I Giudei vogliono far fuori Gesù con tutte le loro forze. Lo vogliono morto, cancellarne il ricordo. E non solo perché ha messo in discussione le loro pretese, non solo perché, spesso, ha messo in luce l’ipocrisia delle loro vite, la fragilità delle loro assolute e intoccabili credenze religiose. Ma soprattutto perché chiama Dio (‘mio Padre’), facendosi uguale a Dio.
Nel paese più rigidamente monoteista della storia, in cui il nome di Dio nemmeno si poteva nominare, in cui pronunciare a vanvera il suo nome conduceva alla lapidazione, Gesù si fa uguale a Dio, si prende per Dio, lo chiama padre. La ragione ultima della denuncia e della condanna a morte di Gesù, è bene ricordarlo, è la sua folle pretesa di essere Dio.

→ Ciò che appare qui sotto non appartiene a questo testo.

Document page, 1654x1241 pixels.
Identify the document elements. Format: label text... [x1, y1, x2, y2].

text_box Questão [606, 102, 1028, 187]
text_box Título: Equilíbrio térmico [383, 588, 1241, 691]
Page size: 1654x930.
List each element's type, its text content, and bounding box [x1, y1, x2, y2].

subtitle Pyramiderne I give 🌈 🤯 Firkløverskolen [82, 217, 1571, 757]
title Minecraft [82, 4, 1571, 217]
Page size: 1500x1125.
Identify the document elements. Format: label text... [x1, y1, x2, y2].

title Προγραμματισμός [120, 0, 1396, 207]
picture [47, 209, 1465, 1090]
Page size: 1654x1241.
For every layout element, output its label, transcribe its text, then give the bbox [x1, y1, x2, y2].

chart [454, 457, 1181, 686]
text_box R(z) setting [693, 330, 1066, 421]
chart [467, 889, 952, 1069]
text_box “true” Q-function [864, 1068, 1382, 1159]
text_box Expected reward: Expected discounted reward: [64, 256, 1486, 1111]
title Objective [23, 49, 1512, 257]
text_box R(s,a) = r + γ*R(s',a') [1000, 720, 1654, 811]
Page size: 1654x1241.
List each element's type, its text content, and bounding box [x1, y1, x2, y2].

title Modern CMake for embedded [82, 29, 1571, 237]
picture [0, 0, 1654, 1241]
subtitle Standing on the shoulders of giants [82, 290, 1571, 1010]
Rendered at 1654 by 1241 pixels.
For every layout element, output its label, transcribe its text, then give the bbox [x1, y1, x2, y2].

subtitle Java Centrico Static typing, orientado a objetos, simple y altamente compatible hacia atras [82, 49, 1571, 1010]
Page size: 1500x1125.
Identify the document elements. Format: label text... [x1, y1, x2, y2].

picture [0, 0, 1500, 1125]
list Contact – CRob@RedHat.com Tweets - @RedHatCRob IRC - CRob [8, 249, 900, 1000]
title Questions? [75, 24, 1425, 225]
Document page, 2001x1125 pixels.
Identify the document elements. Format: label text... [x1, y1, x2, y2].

Il Nazareno non è solo un grande uomo, un grande profeta, un coerente, non è un benefattore, dotato di immensa sensibilità spirituale: pretende di essere Dio. O Gesù è uno psicotico in fase delirante, o è ciò che dice di essere. È la sua folle pretesa ad averlo condotto alla morte. Ma se è la presenza stessa di Dio, come credo, come crediamo, allora capiamo che può dare la vita eterna che è la vita di Dio, l’Eterno, se ascoltiamo la sua voce, la sua Parola vivificante.
E che ci risuscita, a partire da qui, ora e in futuro, da tutte le morti in cui siamo sprofondati. Il tempo di quaresima ci conduce a vita nuova, a vita vera, a ridefinire cosa è vita nella nostra vita. In questa giornata proviamo a focalizzare cosa ci conduce a pienezza, cosa ci vivifica, cosa ci conduce ad assaporare e a creare vita in noi e intorno a noi e cosa, invece, ancora ci conduce alla morte.
Sono presenti nuclei di morte nelle nostre scelte, nelle nostre relazioni, atteggiamenti che suscitano dolore, inutilmente rabbiosi o gelosi. Affidiamoci a colui che, solo, ci resuscita da queste morti interiori e ci conduce, giorno per giorno, passo dopo passo, attraverso il deserto alla metamorfosi e a imparare ad amare donando vita.